The advent of Next Generation Sequencing (NGS) technologies has provided researchers with an unparalleled opportunity for the identification of novel therapeutic targets for drug discovery and development. We apply and develop quantitative tools for target identification and validation resulting from the association of genomic structural variation (‘omics) data with clinical data. Our research expertise involves managing large scale and complex family/population-based GWAS, NGS and phenotype data such as electronic medical records, longitudinal outcomes, etc.

For each study, we perform quality control and data management, as well as appropriate analysis using an array of genomic, multivariate, machine learning and visualization tools to identify and annotate variants for functional follow-up and drug targeting. Our team has extensive research experience in the fields of epidemiology, statistical/computational genetics/genomics, systems biology, statistics and bioinformatics. We provide support in all phases of a project, from study design to reporting and interpreting results. Our research experience involves working with diverse data formats (VCF, BAM/SAM, etc.), platforms (Sanger, WES, WGS, custom capture targeted sequencing, etc.) and profiling technologies (microarrays, RNASeq, etc.).

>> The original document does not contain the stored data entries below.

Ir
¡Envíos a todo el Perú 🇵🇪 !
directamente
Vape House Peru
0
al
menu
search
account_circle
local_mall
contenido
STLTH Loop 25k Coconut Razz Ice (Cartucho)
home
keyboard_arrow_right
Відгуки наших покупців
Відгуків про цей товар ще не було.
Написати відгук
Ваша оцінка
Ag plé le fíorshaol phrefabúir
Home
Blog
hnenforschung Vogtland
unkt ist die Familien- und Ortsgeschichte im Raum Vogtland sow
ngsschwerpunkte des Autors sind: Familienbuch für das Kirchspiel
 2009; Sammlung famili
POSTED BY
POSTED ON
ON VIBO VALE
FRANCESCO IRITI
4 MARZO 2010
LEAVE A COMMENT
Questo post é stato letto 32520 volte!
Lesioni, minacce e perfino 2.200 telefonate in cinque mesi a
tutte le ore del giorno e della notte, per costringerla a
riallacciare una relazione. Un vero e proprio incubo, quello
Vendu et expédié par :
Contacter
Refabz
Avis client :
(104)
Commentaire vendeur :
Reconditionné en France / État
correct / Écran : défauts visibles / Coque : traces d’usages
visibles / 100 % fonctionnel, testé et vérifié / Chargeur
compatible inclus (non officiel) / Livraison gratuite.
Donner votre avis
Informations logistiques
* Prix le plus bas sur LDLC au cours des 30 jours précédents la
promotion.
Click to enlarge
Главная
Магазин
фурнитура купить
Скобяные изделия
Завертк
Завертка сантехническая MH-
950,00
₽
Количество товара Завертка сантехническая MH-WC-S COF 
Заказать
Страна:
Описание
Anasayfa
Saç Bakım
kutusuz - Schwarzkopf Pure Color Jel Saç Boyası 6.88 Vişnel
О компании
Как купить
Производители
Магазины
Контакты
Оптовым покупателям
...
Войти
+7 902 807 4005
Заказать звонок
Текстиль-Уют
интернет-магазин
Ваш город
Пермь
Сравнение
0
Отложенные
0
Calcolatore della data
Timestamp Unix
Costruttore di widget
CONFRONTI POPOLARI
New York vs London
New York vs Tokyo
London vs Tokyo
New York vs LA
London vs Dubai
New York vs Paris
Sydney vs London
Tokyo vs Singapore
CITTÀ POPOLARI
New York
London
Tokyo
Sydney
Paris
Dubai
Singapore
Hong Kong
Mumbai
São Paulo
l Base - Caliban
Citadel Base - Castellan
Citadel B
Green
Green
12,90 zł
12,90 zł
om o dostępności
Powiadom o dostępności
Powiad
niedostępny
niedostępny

We have ample expertise in the use of programming languages such as Python, C/C++, Shell, Java, R, SAS, MATLAB as well as software tools such as PLINK, PLINK-seq, MaCH, IMPUTE2, HLA*IMP, METAL, GWAMA, BWA, SciKit-learn, Weka, SamTools, GATK, FreeBayes, MuTect, VarScan, etc.

  • Cloud computing environments (e.g. AWS, Google), distributed computing tools (StartCluster, Hadoop, Spark), and containerization (e.g. Docker).
  • Expertise in publicly available databases (e.g. ExAC, NHLBI, 1000G, UK10K, 100KUK, ENCODE) to aid interpretation of findings.